Deeltijdnemers die minder dan 13 uur werken hebben geen garantie op het
minimumloon. Indirect onderscheid in strijd met de wet. Deeltijders zijn
overwegend vrouwen. Geen onderscheid in strijd met de wet.
De toeslag bij overwerk wordt wel aan voltijders, niet aan deeltijders,
betaald. Overwerk is een feitelijke verplichting voor zowel vol- als
deeltijders. Deeltijders zijn overwegend vrouwen. Aangedragen
rechtvaardigingsgrond voldoet niet. Indirect onderscheid in strijd met de
wet.
Verschil in recht op een hoogte van doorbetaling loon/aanvulling op
ziektewetuitkering tussen voltijders en deeltijders. Deeltijders zijn
overwegend vrouwen. Aangedragen rechtvaardigingsgrond voldoet niet. Indirect
onderscheid in strijd met de wet.
Volledige tekst
Verzoekster is van mening dat hier geen sprake is van strijd met de
wetgeving gelijke behandeling.
Overwerk wordt voor iedereen met een toeslag vergoed vanaf het 41e uur.
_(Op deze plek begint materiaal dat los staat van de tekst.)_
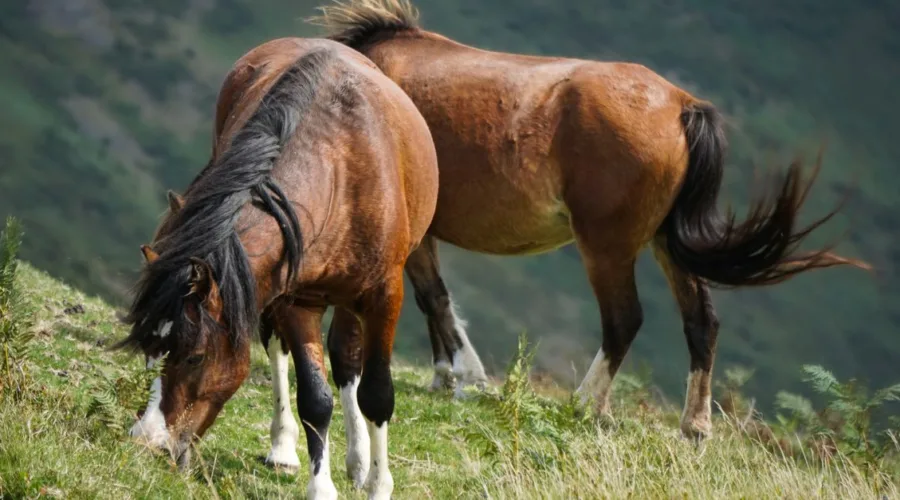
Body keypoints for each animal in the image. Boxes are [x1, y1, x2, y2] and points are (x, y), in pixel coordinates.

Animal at [116, 36, 439, 500]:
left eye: (195, 357)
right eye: (149, 348)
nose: (148, 441)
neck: (339, 172)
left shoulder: (384, 296)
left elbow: (376, 395)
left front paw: (379, 485)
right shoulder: (295, 298)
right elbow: (315, 399)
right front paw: (320, 487)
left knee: (348, 362)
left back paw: (360, 462)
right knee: (280, 350)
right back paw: (284, 448)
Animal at [307, 0, 870, 440]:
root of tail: (681, 106)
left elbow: (434, 298)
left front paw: (467, 377)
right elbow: (431, 300)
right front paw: (445, 375)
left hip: (607, 246)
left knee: (624, 319)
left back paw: (585, 405)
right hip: (665, 243)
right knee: (700, 321)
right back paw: (694, 426)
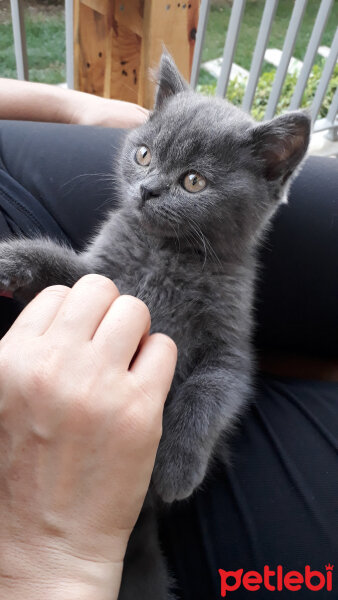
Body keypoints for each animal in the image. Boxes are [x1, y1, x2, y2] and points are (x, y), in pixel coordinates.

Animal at [0, 54, 308, 596]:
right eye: (143, 155)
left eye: (194, 181)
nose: (146, 189)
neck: (165, 257)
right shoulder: (102, 277)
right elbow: (61, 266)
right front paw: (11, 258)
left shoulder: (232, 348)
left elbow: (211, 389)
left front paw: (176, 467)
Vanaf het 41e uur wordt extra werk als een inconvenient gezien die vergoed
moet worden.
Deeltijders zijn niet verplicht over te werken. In plaats van hen te
laten overwerken kan de werkgever ook meer deeltijders aantrekken. In de
branche wordt getracht zoveel mogelijk met vaste werktijden te werken maar
gelet op de benodigde flexibiliteit komt het regelmatig voor dat de
afgesproken uren worden overschreden.
Verzoekster heeft ter zitting aangegeven dat het moeilijk is, gelet op
de verhouding werkgever/werknemer, om psychologisch gezien van echte
vrijwilligheid te spreken wanneer een werkgever een medewerk(st)er vraagt om
meer te werken dan het afgesproken aantal uren. Dit geldt voor zowel
voltijders als deeltijders.
Verzoekster wijst er voorts op dat de werkgelegenheid in de branche in
gevaar komt wanneer zij voor al het extra werk een overwerktoeslag moet
betalen.
7.3. De standpunten van de werknemersorganisaties
De -bond verwijst naar het standpunt van verzoekster.
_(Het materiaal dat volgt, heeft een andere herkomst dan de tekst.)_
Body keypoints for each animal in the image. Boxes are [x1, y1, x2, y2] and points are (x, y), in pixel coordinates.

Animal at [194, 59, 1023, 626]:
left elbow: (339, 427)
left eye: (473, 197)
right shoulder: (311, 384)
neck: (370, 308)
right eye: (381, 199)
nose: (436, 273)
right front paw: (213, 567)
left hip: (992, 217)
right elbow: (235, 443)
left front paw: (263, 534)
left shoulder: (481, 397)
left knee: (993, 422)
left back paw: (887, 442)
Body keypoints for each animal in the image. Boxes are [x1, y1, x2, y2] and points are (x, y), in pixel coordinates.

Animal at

De -bond stelt dat op dit punt veel klachten binnenkomen van
werknemers/sters uit de branche. De begintijden van het werk zijn bekend, de
eindtijden niet. Wanneer een werkgever vraagt of mensen meer dan de
afgesproken uren willen werken zullen werknemers/sters, gelet op de ongelijke
machtsverhouding, zich gedwongen voelen dit werk toch te verrichten, ook al
zijn ze daartoe officieel niet verplicht. Zij ervaren dit als overwerk. Het
komt veelvuldig voor dat er extra gewerkt moet worden door de manier waarop de
branche is gestructureerd.
De bond is van mening dat ook deeltijders een overwerktoeslag moeten
krijgen wanneer zij meer dan het afgesproken aantal uren werken.
7.4. De overwegingen van de Commissie
7.4.1. In geding is de vraag, of artikel 15 indirect onderscheid
oplevert naar geslacht in strijd met artikel 1637ij BW.
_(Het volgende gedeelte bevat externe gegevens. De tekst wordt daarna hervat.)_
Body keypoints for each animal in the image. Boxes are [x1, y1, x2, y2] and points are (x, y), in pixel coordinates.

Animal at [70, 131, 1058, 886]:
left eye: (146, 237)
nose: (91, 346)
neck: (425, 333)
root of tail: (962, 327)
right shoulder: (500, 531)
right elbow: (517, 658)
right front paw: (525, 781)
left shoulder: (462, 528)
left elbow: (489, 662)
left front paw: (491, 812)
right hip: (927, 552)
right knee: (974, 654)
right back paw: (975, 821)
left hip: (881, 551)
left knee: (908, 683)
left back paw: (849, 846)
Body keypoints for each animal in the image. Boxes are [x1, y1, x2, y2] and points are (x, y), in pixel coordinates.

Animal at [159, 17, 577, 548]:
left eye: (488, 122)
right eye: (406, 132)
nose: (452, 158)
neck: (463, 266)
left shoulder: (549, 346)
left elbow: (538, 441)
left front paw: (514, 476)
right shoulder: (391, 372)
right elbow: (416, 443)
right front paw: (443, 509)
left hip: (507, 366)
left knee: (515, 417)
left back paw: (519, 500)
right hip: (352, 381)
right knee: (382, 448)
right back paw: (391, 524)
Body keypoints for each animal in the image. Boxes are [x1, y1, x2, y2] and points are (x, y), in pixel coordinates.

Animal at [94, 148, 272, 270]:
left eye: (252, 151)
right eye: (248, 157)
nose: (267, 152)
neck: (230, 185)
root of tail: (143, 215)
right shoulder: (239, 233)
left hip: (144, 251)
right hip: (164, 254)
7.4.2. De bepaling in de CAO is zodanig geredigeerd dat deze niet ten
nadele van deeltijdwerkers hoeft te werken. Immers, er is volgens de CAO pas
sprake van overwerk wanneer er meer dan 40 uur per week is gewerkt, terwijl
het langer werken dan afgesproken voor deeltijders niet verplicht is.
Uit de gegevens die partijen ter zitting hebben verstrekt is echter
duidelijk naar voren gekomen dat door de wijze waarop het werk in de branche
feitelijk is georganiseerd, extra werk met grote regelmaat voorkomt en voorts
feitelijk dikwijls een voor werknemers/sters, deeltijders zowel als voltijders
een als verplicht ervaren karakter draagt. Een opdracht moet immers door een
aangewezen ploeg worden afgehandeld en bij ziekte van een van hen of bij extra
werkaanbod zal de ploeg de opdracht in zijn totaliteit af moeten handelen.
Niet gebleken is dat in de branche structureel op andere wijze
geprobeerd wordt het werk zo te organiseren, dat veelvuldig (feitelijk
verplicht) overwerk niet voorkomt; dat zou bijvoorbeeld kunnen doordat er
wordt gewerkt met zogenaamde ‘vliegende brigades’ die invallen bij ziekte of
extra werkaanbod.
Gelet op die omstandigheden is er sprake van een feitelijk nadeel voor
deeltijdwerkenden. De voltijder ontvangt immers een extra vergoeding voor het
eerste extra uur (het 41e), een deeltijder niet. Aangezien het merendeel van
de mensen minder dan 13 uur werkt zullen zij feitelijk nooit in aanmerking
komen voor een overwerktoeslag.
7.4.3. De vraag is dan, of een dergelijke regeling die in het nadeel van
deeltijdwerkenden uitpakt, ook in effect onderscheid maakt naar geslacht.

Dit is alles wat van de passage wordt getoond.